Brandi and Camille then have it out a little more at the door and it’s like a broken record and Camille is mad so she leaves and FINI DINNER PARTY. That was a success!
Meanwhile at Casa de Kim, Kyle arrives in a green jumpsuit with an embellished white and gold belt and someone seriously get this woman a stylist. She’s checking in on Kim post surgery. They talk a lot about Kim’s sobriety ZZZZZZZ…..
(This is the exact opposite of what I looked like watching this episode)

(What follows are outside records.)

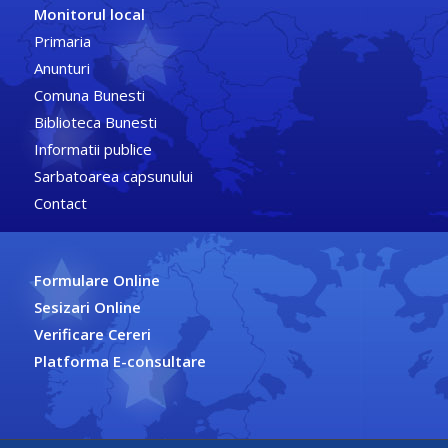
Monitorul local
Primaria
Anunturi
Comuna Bunesti
Biblioteca Bunesti
Informatii publice
Sarbatoarea capsunului
Contact
Formulare Online
Sesizari Online
Verificare Cereri
Platforma E-consultare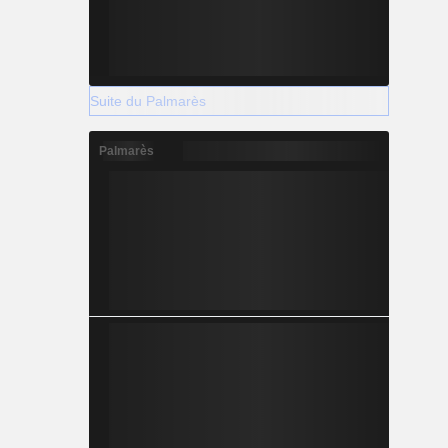
Suite du Palmarès
Palmarès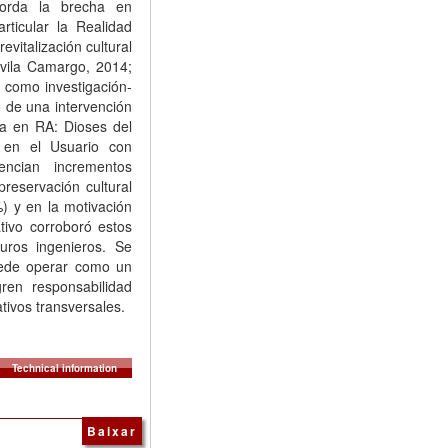
borda la brecha en
ticular la Realidad
vitalización cultural
vila Camargo, 2014;
o como investigación-
o de una intervención
a en RA: Dioses del
 en el Usuario con
dencian incrementos
preservación cultural
%) y en la motivación
ativo corroboró estos
turos ingenieros. Se
uede operar como un
gren responsabilidad
tivos transversales.
Technical information
Baixar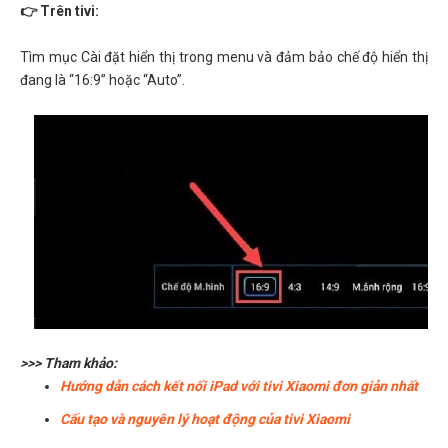
👉 Trên tivi:
Tìm mục Cài đặt hiển thị trong menu và đảm bảo chế độ hiển thị
đang là “16:9” hoặc “Auto”.
>>> Tham khảo:
Hướng dẫn cách kết nối iPad với tivi Xiaomi đơn giản nhất
Cấu tạo và nguyên lý hoạt động của tivi Xiaomi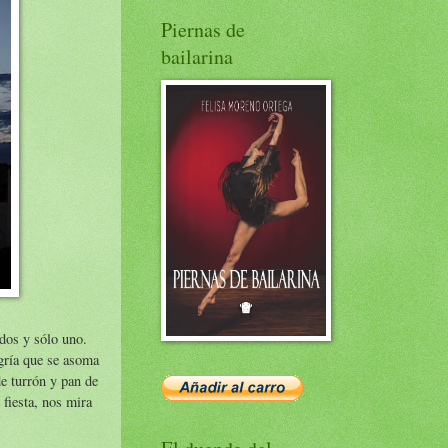
Piernas de
bailarina
dos y sólo uno.
egría que se asoma
de turrón y pan de
fiesta, nos mira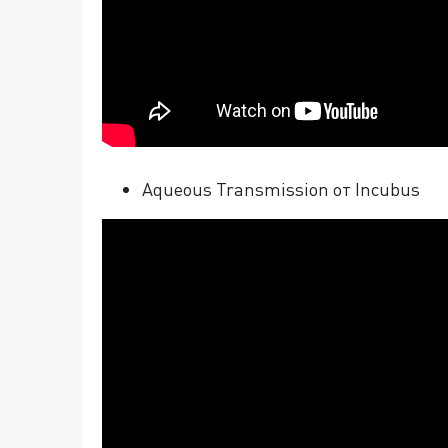
Aqueous Transmission от Incubus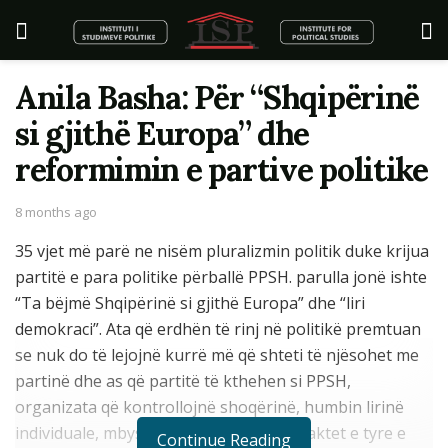
Anila Basha: Për “Shqipërinë
si gjithë Europa” dhe
reformimin e partive politike
8 months ago
35 vjet më parë ne nisëm pluralizmin politik duke krijua
partitë e para politike përballë PPSH. parulla jonë ishte
“Ta bëjmë Shqipërinë si gjithë Europa” dhe “liri
demokraci”. Ata që erdhën të rinj në politikë premtuan
se nuk do të lejojnë kurrë më që shteti të njësohet me
partinë dhe as që partitë të kthehen si PPSH,
organizata që kontrollojnë shoqërinë, humbin lirinë
individuale, mbysin fjalën e lirë dhe me aktet e tyre e
Continue Reading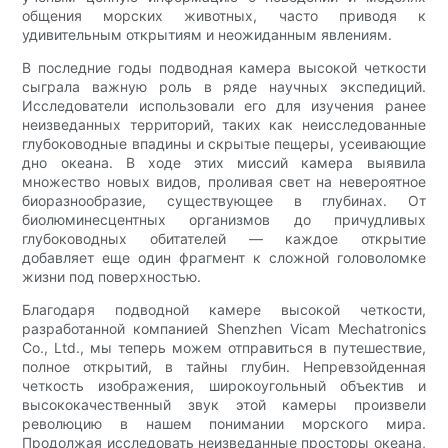
общения морских животных, часто приводя к
удивительным открытиям и неожиданным явлениям.
В последние годы подводная камера высокой четкости
сыграла важную роль в ряде научных экспедиций.
Исследователи использовали его для изучения ранее
неизведанных территорий, таких как неисследованные
глубоководные впадины и скрытые пещеры, усеивающие
дно океана. В ходе этих миссий камера выявила
множество новых видов, проливая свет на невероятное
биоразнообразие, существующее в глубинах. От
биолюминесцентных организмов до причудливых
глубоководных обитателей — каждое открытие
добавляет еще один фрагмент к сложной головоломке
жизни под поверхностью.
Благодаря подводной камере высокой четкости,
разработанной компанией Shenzhen Vicam Mechatronics
Co., Ltd., мы теперь можем отправиться в путешествие,
полное открытий, в тайны глубин. Непревзойденная
четкость изображения, широкоугольный объектив и
высококачественный звук этой камеры произвели
революцию в нашем понимании морского мира.
Продолжая исследовать неизведанные просторы океана,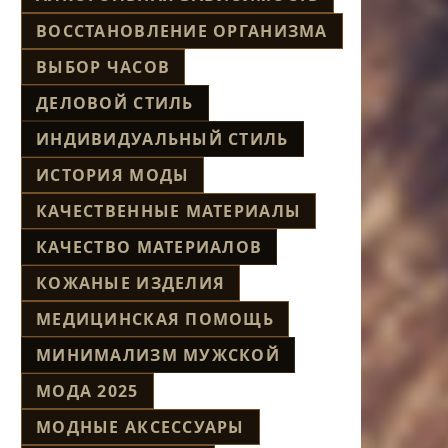
ВОССТАНОВЛЕНИЕ ОРГАНИЗМА
ВЫБОР ЧАСОВ
ДЕЛОВОЙ СТИЛЬ
ИНДИВИДУАЛЬНЫЙ СТИЛЬ
ИСТОРИЯ МОДЫ
КАЧЕСТВЕННЫЕ МАТЕРИАЛЫ
КАЧЕСТВО МАТЕРИАЛОВ
КОЖАНЫЕ ИЗДЕЛИЯ
МЕДИЦИНСКАЯ ПОМОЩЬ
МИНИМАЛИЗМ МУЖСКОЙ
МОДА 2025
МОДНЫЕ АКСЕССУАРЫ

Now there’s a montage that switches between Kyle and Kim talking about Vegas and Lisa and Ken talking about Vegas. They discuss the whole evening, and Lisa is mad because Kyle defends everyone except Lisa and that is completely true and watcha gotta say bout DOT KYLE? Why don’t you Vanderdefend Your Highness Vanderpoomp you little tacky thing you? Kyle is defending her position by saying how hard it is to have to talk about the Adrienne/Brandi situation all the time and if you would like to continue dis pity party Kyle I will PO YOU SOME O DAT TEA PLAYGIRL. POOR YOU KYLE! I am so sorry you have to discuss the thing that you consistently bring up at every social event. And this point that you’re making about how you’re mad that Lisa always defends Brandi whenever it’s brought up is retarded because you do the exact same thing with Adrienne. Go home Kyle, you are guilty of so many kinds of hypocrisy.
So we leave this episode and I’m shocked and saddened. I’m shocked that Yolanda is walking out of this episode with a positive point tally and I’m saddened that Saint Camille Grammer and Your Highness Vanderpoomp came to blows. Contrary to the title of this blog I know you have not fallen, you have merely misstepped. You can fix this Camille, I love you and will forgive you for tonight, but I think you owe Lisa a Vanderapology I’d appreciate it if it was done publicly and in the form of dance.